#### [Input data]
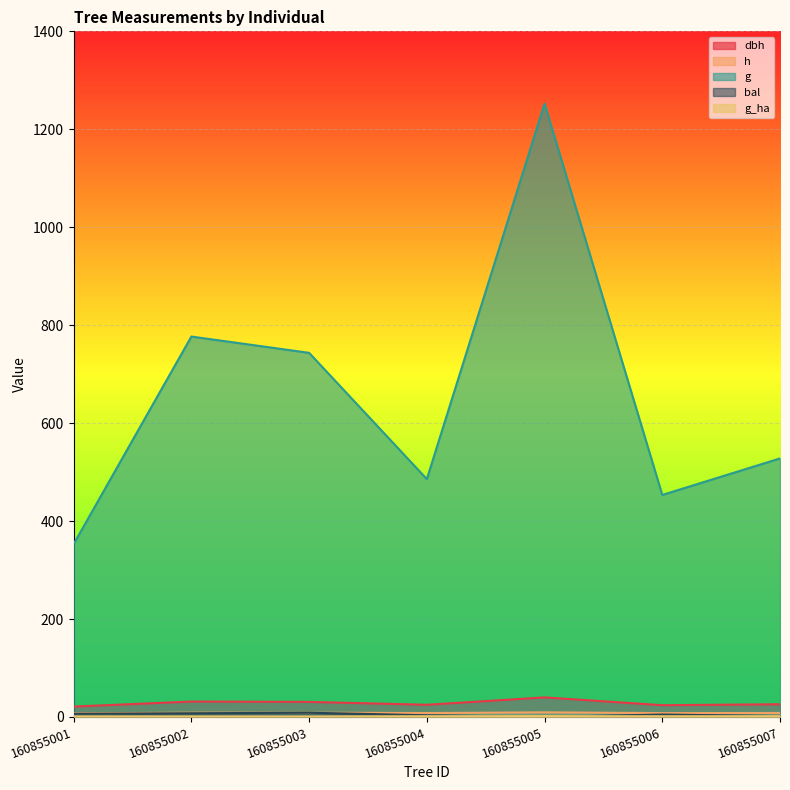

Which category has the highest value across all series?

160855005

--

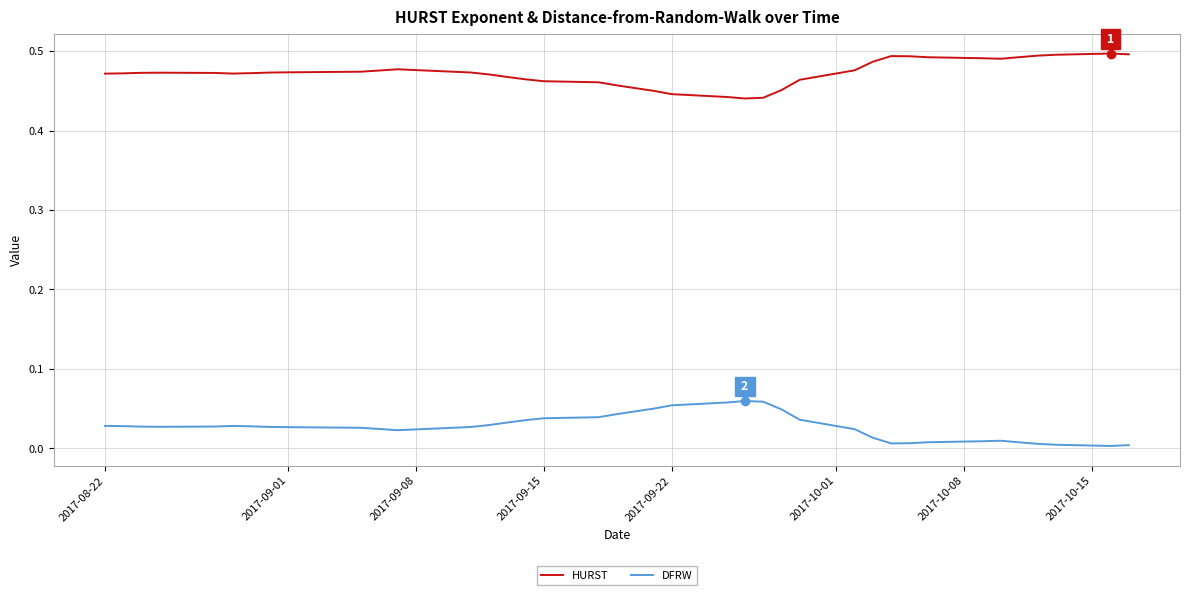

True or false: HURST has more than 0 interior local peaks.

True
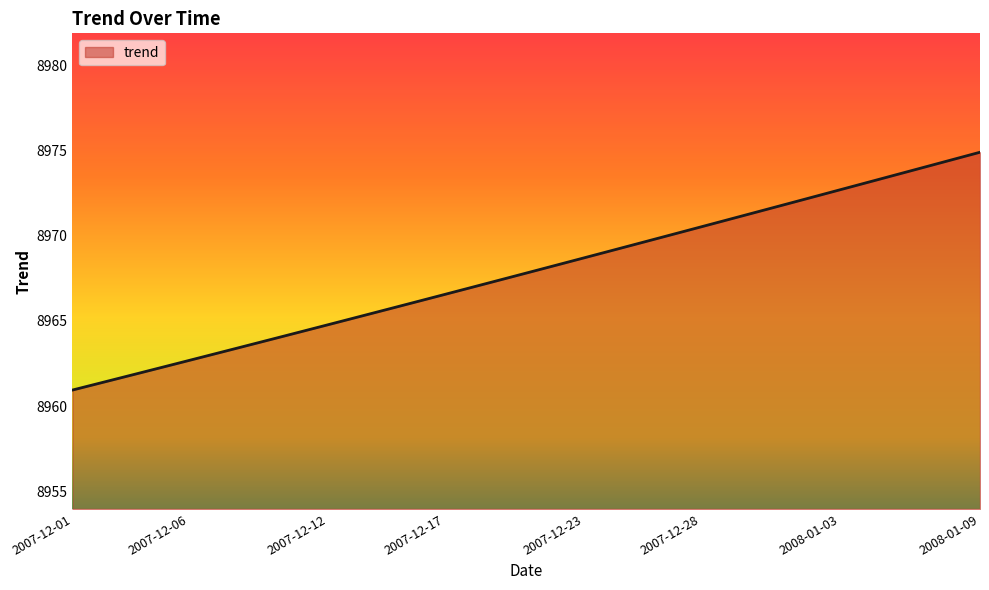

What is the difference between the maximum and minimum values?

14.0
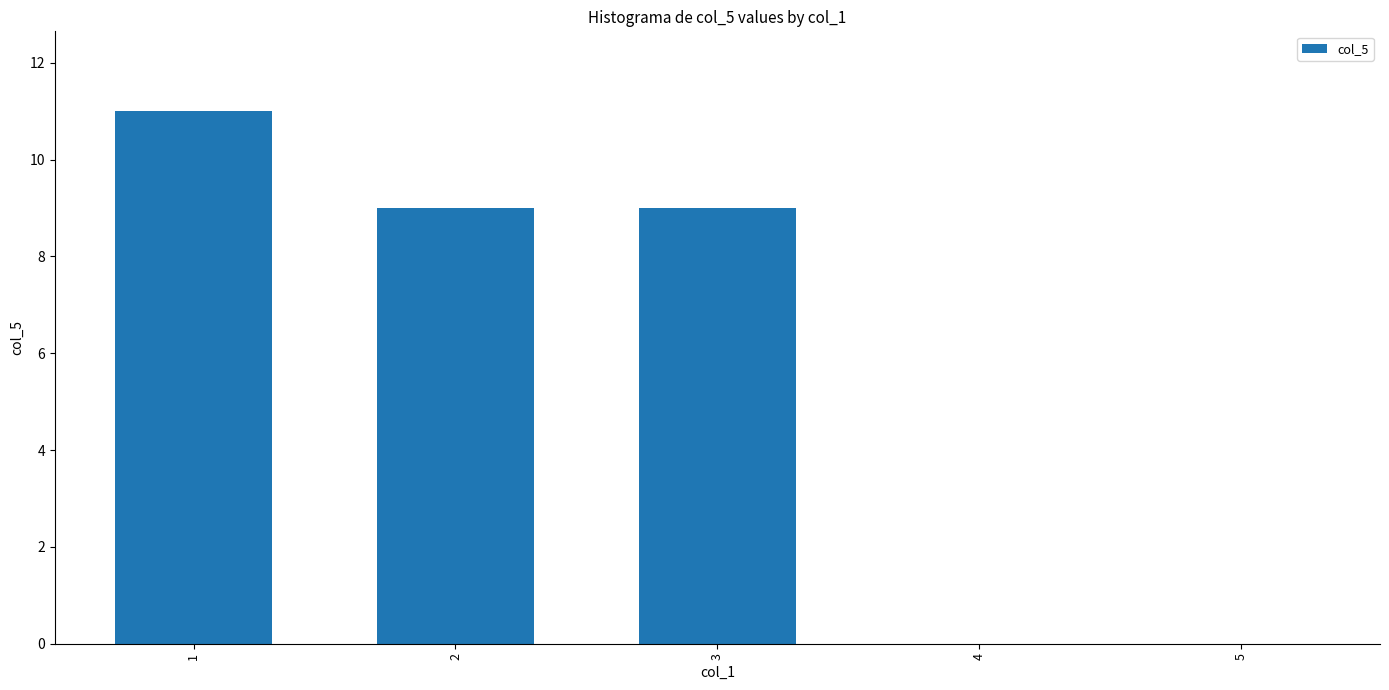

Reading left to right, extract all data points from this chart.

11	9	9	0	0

#### [Assignment]
Please pick out and copy every line of the material above that contains the string "True". Case counts.

#### [Written solution]
True or false: HURST has more than 0 interior local peaks.
True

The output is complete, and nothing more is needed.